Walking along Tian’anmen square at night is an interesting experience. Everything along the vast and empty square is well-lit. As in most places in Beijing, there are guards and scanners at the main entry points: you put your backpack or handbag through the scanner, at night there was no pat down.
At the center of the square is the brightly lit up mausoleum of Mao Zedong. There seemed to be no entrance to the square at night. I did not explore this thoroughly, but if there was, then I’m sure I would have spotted some tourists at the mausoleum. There were none.
When you walk north towards the gate of heavenly peace (Tian=heaven ‘an=peace men=gate), you have to cross the wide Chang’an avenue. It is easy to walk east, skirting the national museum until you get to the entrance of the pedestrian underpass.
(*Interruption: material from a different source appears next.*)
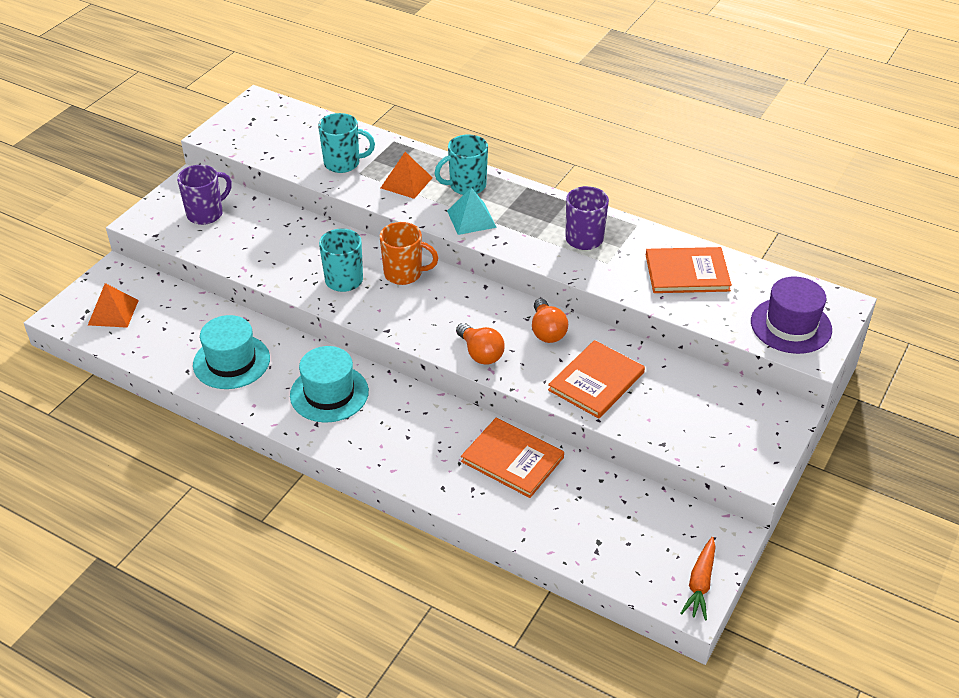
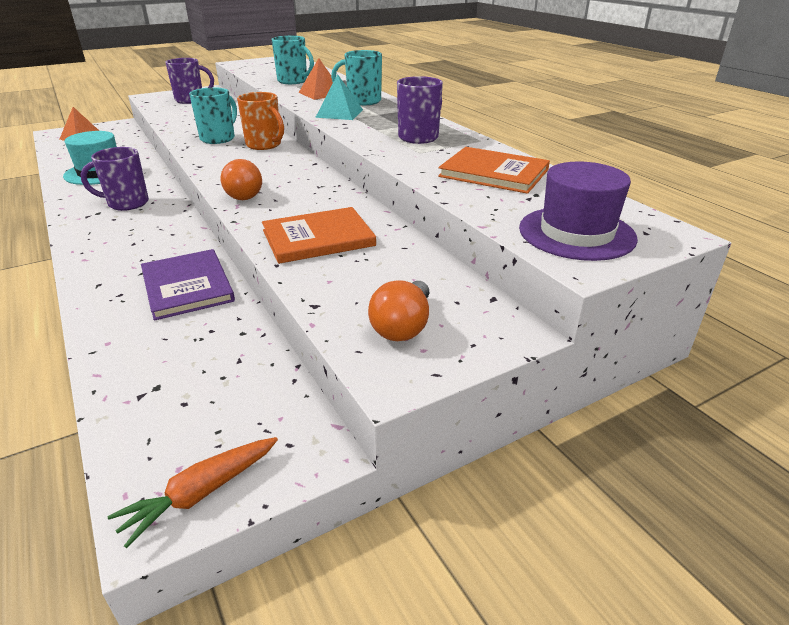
camera: 30 degrees right, 10 degrees down
(329, 393) = (127, 203): turquoise hat -> purple mug
(512, 459) = (187, 286): orange book -> purple book
(547, 331) = (324, 197): orange light bulb -> orange light bulb (403, 327)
You emerge near Tian’anmen.
The bright red walls, the iconic gate under a tiled roof with upturned corners, the gate with its massive portrait of Mao, the honor guard whose faces are impassive and stony as tourists click selfies with them, are among the most photographed sights in China. In spite of the gate and square being a symbol of the state, the atmosphere is distinctly relaxed. The panorama above was taken from the north-west corner of the square, and has the Tian’anmen at the left, the national museum in the middle, and Mao’s mausoleum to the right.
The lights go off at 10, and the subway gets pretty packed then.